Но вот тренировка закончена, игроки направляются в павильон, при входе в который вы читаете на мраморных досках высеченные золотыми буквами фамилии членов клуба, погибших в первой мировой войне […].

Достопримечательности Парижа… Лувр, Дом инвалидов, Версаль, комната депутатов, «Чрево Парижа», ревю, скачки, встречи… Месяц пролетел незаметно.

Мы возвращались из Парижа, получив один из главных призов — диплом, выдаваемый лучшему театру, участвующему в Международном фестивале.

Но что самое главное — мы развеяли миф об отсутствии театральной культуры в Советской республике, показав работы молодого дружного коллектива, созданного в Москве в первые годы существования Советской власти.

Несыгранная роль

Я не могу пожаловаться на свою актерскую судьбу. Почти все сыгранные мною роли получили признание у зрителя, а также хорошую, часто и высокую оценку критики. Но была роль, доставившая мне много огорчений. Это Вурм в «Коварстве и любви». Я никогда не играл отрицательных ролей, и когда режиссурой мне была предложена роль «злодея» Вурма, я был обеспокоен и собирался отказываться от нее. Но все новое, необычное тянет к себе актера. Хочется попробовать свои силы в новом амплуа.

Художником спектакля был Николай Павлович Акимов, который привез эскизы костюмов для персонажей пьесы «Коварство и любовь» с точными предложениями не только по костюмам, но и гримам. Вурм в трактовке Акимова был красивым молодым человеком, по внешним данным ничем не уступающим Фердинанду. Приняв предложенный Акимовым внешний облик, я начал продумывать роль Вурма и искать в нем те качества характера, которых у него нет. Мне хотелось оправдать его неблаговидные поступки тем, что он искренне любит Луизу. Началась непосильная борьба в преодолении шиллеровского текста. Пьеса названа «Коварство и любовь». Коварство несли в пьесе Президент и Вурм. Никакой любовью нельзя оправдать то, что Вурм, секретарь президента — доносчик по профессии.

Жестокий самодур-правитель, отец Фердинанда, поручил Вурму помогать во всех черных делах, о которых сын в порыве отчаяния и гнева кричит: «Я пойду и расскажу о том, как попадают в президенты!»[iv]

В пьесе есть персонаж, несущий функции, которыми я хотел наделить Вурма, — это леди Мильфорд. Леди стремится снискать любовь Фердинанда, и текст роли Мильфорд дает возможность сыграть тему искренней любви, по существу хорошей женщины, ставшей волей обстоятельств фавориткой герцога. У Вурма подобной опоры в тексте нет.

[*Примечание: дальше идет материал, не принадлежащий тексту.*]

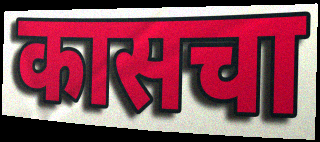
कासचा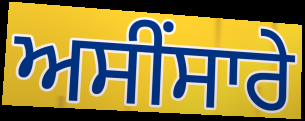
ਅਸੀਂਸਾਰੇ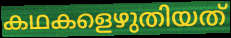
കഥകളെഴുതിയത്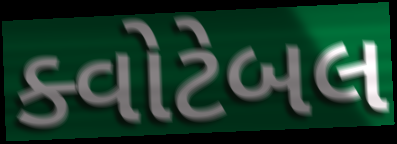
ક્વોટેબલ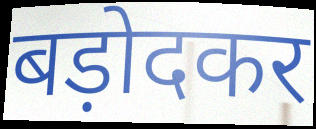
बड़ोदकरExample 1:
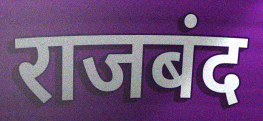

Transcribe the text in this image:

राजबंद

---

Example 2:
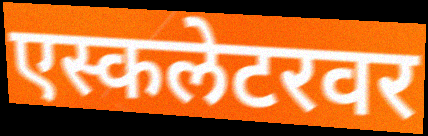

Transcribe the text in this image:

एस्कलेटरवर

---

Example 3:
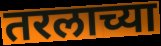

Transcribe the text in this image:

तरलाच्या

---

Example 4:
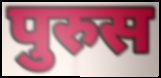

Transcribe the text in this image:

पुरुस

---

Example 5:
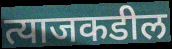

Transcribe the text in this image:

त्याजकडील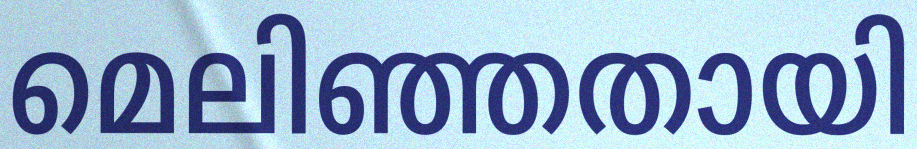
മെലിഞ്ഞതായി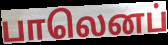
பாலெனப்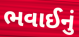
ભવાઈનું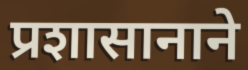
प्रशासानानेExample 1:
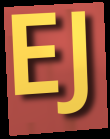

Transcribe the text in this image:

EJ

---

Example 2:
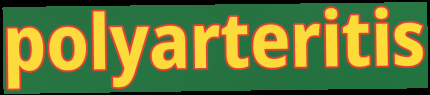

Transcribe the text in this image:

polyarteritis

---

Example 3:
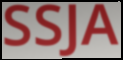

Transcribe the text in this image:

SSJA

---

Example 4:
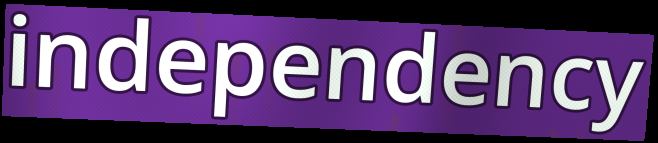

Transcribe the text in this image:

independency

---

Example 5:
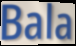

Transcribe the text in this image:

Bala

{112} Разберем сцену за сценой линию поведения и поступков Вурма. Первое появление в доме Миллера. Он жених. Вернее, собирается жениться на Луизе. Но он сам не смеет произнести слова «супруга», «невеста», «… а как себя чувствует моя будущая… или вернее моя бывшая…» — спрашивает он с опаской у Миллеров. Какие-то оправдания Вурму может внести фраза, сказанная в доме у Миллеров, — «Как видите, у меня серьезные намерения относительно мамзель Луизы…». Однако Вурм не решает вопрос о женитьбе непосредственно с самой Луизой, а действует через родителей («Совет отца может иметь большое влияние на дочь»). Миллер честно отвечает Вурму: «За жениха, который обращается за помощью к отцу, я, извините, не дал бы и ломаного гроша». Сцена кончается разрывом, жених убегает, оскорбленный словами отца невесты. Тогда у Вурма созревает новый план: действовать через президента.

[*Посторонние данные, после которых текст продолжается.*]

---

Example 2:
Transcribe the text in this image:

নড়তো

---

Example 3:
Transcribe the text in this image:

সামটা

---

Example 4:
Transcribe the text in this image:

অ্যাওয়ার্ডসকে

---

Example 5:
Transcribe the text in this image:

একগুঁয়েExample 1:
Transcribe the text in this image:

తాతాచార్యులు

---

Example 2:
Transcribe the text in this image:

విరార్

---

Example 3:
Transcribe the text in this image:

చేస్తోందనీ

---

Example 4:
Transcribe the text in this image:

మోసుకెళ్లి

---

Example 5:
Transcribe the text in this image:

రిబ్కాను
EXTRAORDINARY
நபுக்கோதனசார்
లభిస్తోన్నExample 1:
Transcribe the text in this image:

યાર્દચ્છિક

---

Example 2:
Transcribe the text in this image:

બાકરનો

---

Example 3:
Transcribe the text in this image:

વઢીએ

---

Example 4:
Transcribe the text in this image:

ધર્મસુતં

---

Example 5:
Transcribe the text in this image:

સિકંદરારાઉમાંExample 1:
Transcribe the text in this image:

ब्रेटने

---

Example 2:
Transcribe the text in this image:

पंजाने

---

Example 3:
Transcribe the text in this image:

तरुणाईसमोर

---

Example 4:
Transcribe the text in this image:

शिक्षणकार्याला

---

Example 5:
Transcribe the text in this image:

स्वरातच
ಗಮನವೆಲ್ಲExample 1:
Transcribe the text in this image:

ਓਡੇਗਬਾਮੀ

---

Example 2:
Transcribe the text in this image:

Следующая сцена раскрывает неблаговидную сущность Вурма. Все средства хороши для достижения цели. Он доносит на Фердинанда и Луизу. Чтобы сохранить положение при дворе и продолжать влиять на герцога, президент решает женить сына Фердинанда на фаворитке герцога леди Мильфорд. Вурм помогает президенту в его интриге и взамен получает согласие взять себе в жены Луизу.

Подлость Вурма заключается в том, что он опять действует не честным путем, а обходным, плетя сеть интриги. Вурм добивается своей цели: разгневанный президент появляется в доме у Миллеров для расправы.

Замечательная сцена объяснения отца и сына, полная динамики и напряжения, заканчивается знаменитыми словами, брошенными с негодованием Фердинандом: «Ведите ее к позорному столбу, а я в это время расскажу всей столице о том, как попадают в президенты».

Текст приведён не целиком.